One of the cornerstones of drum technique is alternating hands phrasing, based on playing single strokes and using accents to create interesting solutions.
The idea is to just play a stream of 16ths or 8th note triplets (or any other subdivision) on the Snare Drum, and accent some combination of notes, in order to obtain a certain musical phrase. The accents can remain on the Snare or be orchestrated on Toms and Cymbals to make things more exciting.
Since this is the most common approach to phrasing, due to its simplicity, effectiveness and musicality, in this lesson we are going to study its fundamental techniques, in order to fully integrate the way it works.
To begin with, we’ll focus on a single alternating hands phrase and use it to study all available options, both in sixteenths and triplets, first on the Snare and then on the entire Drum Set in a multitude of ways.
Here are the solutions that we are going to practice with the basic phrase:
- Adding the Bass Drum on quarter notes.
- Orchestrating the accents on Toms.
- Orchestrating the accents on Cymbals.
- Doubling the unaccented notes.
- Orchestrating freely around the Drum Set.
- Additional stickings (leading with the left hand, using one hand only).
As an extra exercise, let’s keep in mind it’s useful to repeat all variations also with Snare Drum accents played as Rimshots.
Then we have two pages with 8 phrases each, based on sixteenths and triplets, that we can use to apply and reinforce the same principles we have just practiced.
Here is the PDF with transcriptions of all examples:
And here is the link to the YouTube video in which I play the exercises shown in the booklet. You can also click on each example in the PDF to access the specific video demonstration.
As usual, I recommend focusing mainly on accuracy and taking care of all the details related to mechanics and hand motions (the Moeller method, the Up Stroke and the idea of ‘throwing the sticks’).
If that’s the case, we can use the last two pages of the free PDF to practice each case, one at the time.
These include all available accent options, both in sixteenths and triplets, and based on one and two accents per quarter note.
They are pretty helpful in clarifying how the various motions concerned intersect with each other, before going back to complete phrases that combine accents and working these out on the entire Drum Set in the multitude of ways explored above.

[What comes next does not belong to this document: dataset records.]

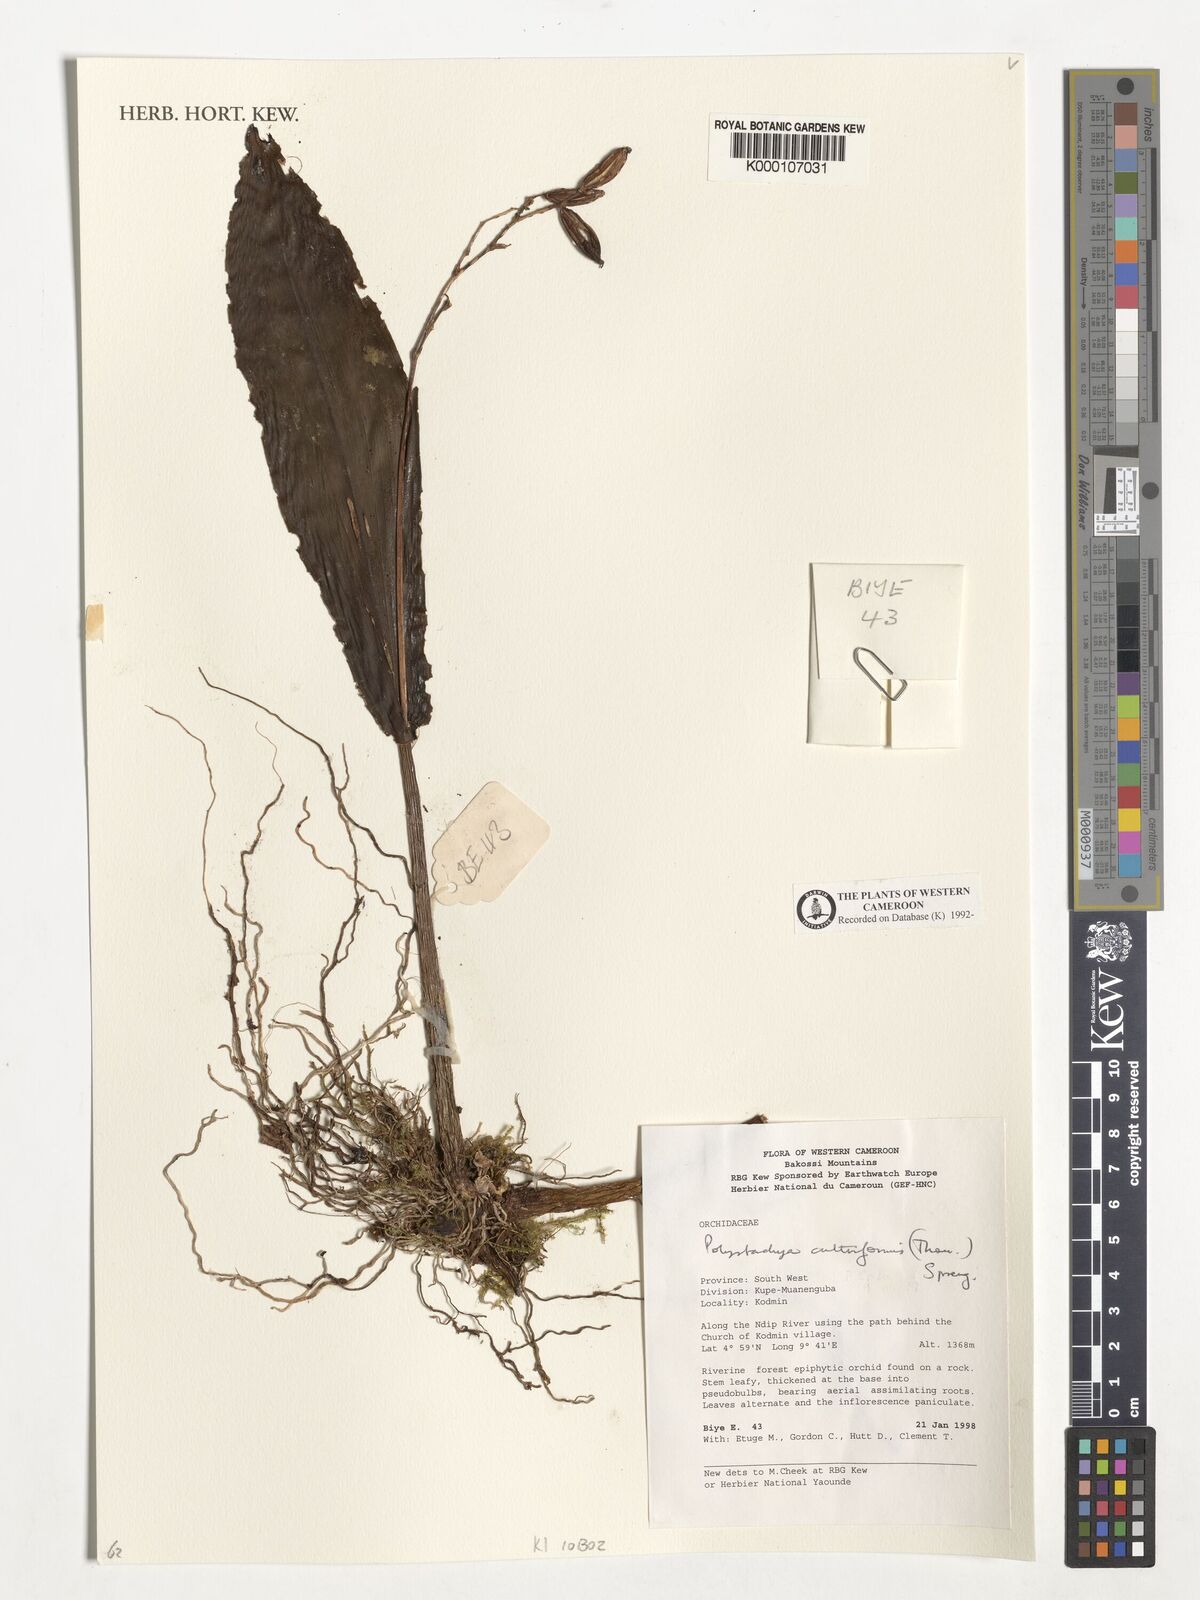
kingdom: Plantae
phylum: Tracheophyta
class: Liliopsida
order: Asparagales
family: Orchidaceae
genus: Polystachya
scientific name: Polystachya cultriformis
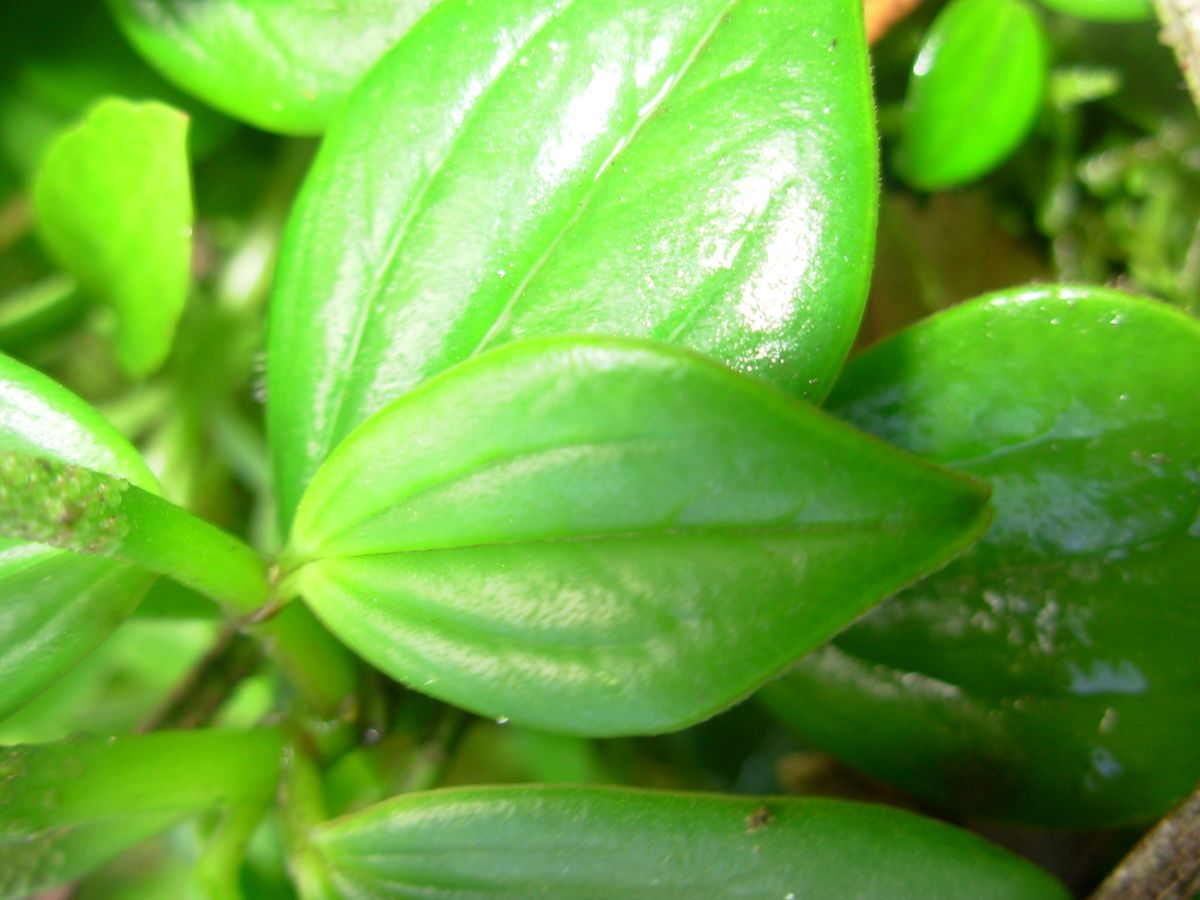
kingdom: Plantae
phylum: Tracheophyta
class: Magnoliopsida
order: Piperales
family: Piperaceae
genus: Peperomia
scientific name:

As a matter of fact they can be a nice way even for advanced drummers to polish things out (I actually go through them regularly).
Lastly, one more advantage of this approach to phrasing is that, as discussed in ‘5 Ways to Interpret a Drum Chart‘, playing alternating hand single strokes and accenting the figures is the most intuitive and effective way to interpret rhythmic figures from a drum chart and translate them on the Drum Kit in a musical fashion.